### [TASK PROMPT]
Output the stretch of data from the line that contains "part at (462, 188)" through the line that contains "text at (602, 534)", copying each line without any change.

### [AVAILABLE DATA]
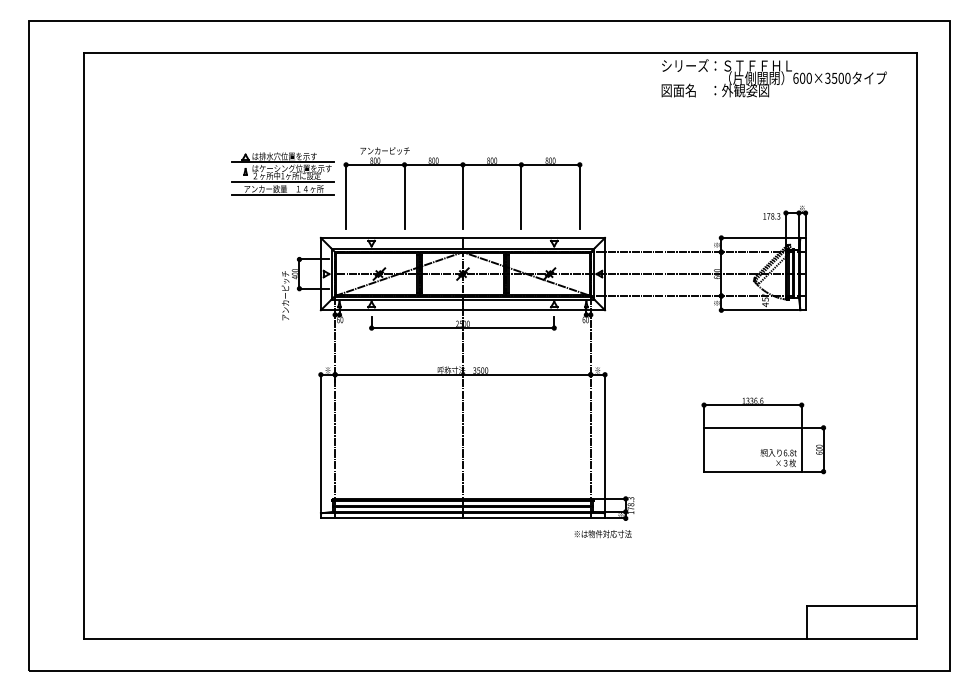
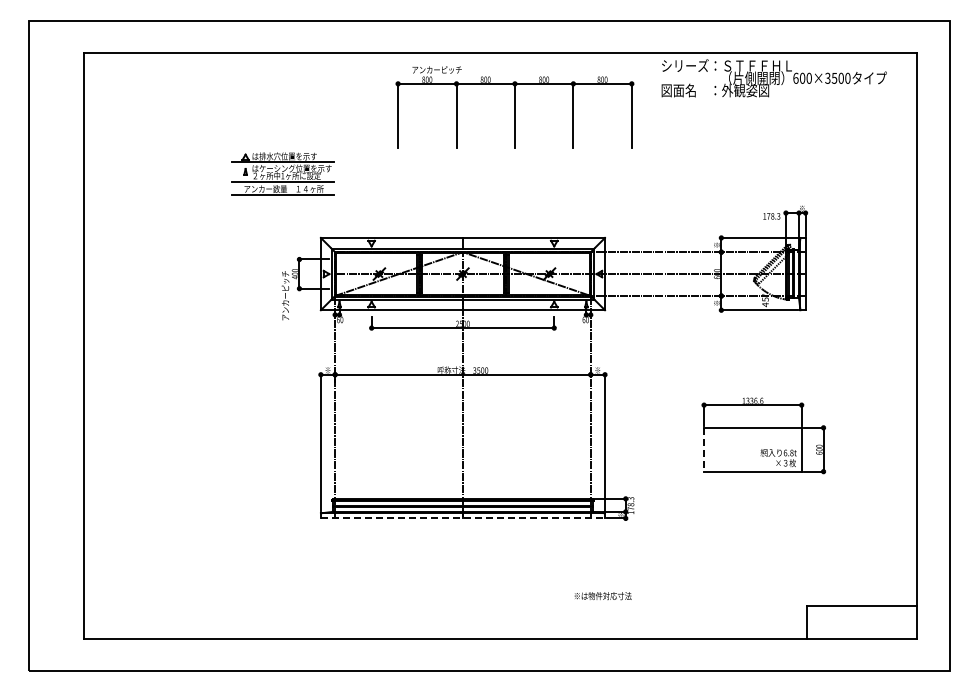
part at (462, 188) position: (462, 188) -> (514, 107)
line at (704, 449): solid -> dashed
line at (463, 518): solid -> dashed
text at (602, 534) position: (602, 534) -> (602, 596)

---

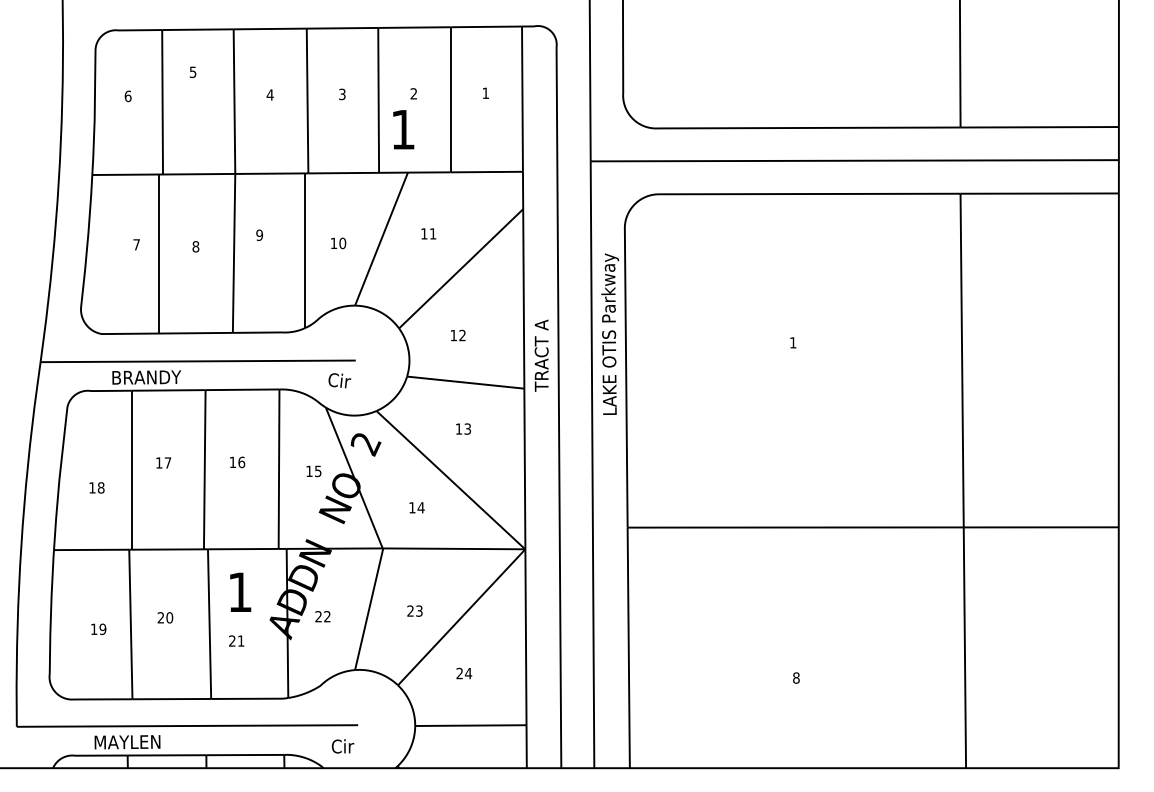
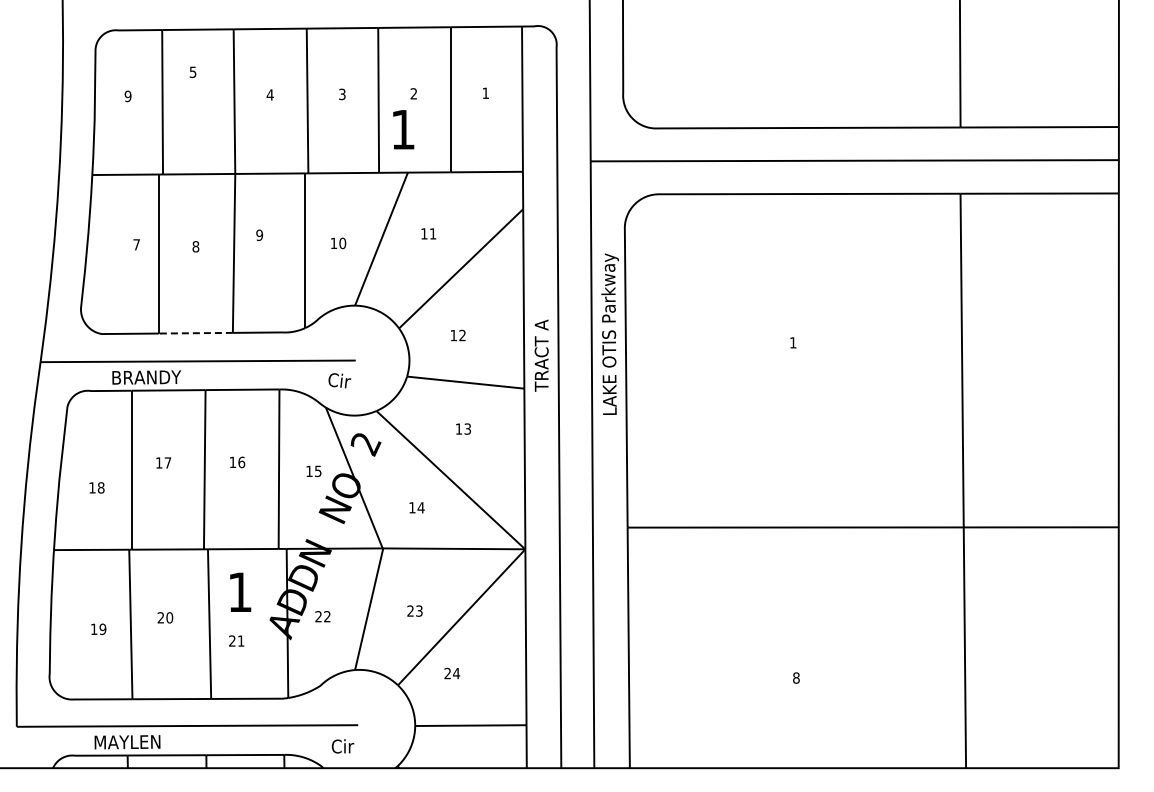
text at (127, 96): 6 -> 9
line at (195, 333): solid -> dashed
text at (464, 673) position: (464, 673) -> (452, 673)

### [FINAL ANSWER]
part at (462, 188) position: (462, 188) -> (514, 107)
line at (704, 449): solid -> dashed
line at (463, 518): solid -> dashed
text at (602, 534) position: (602, 534) -> (602, 596)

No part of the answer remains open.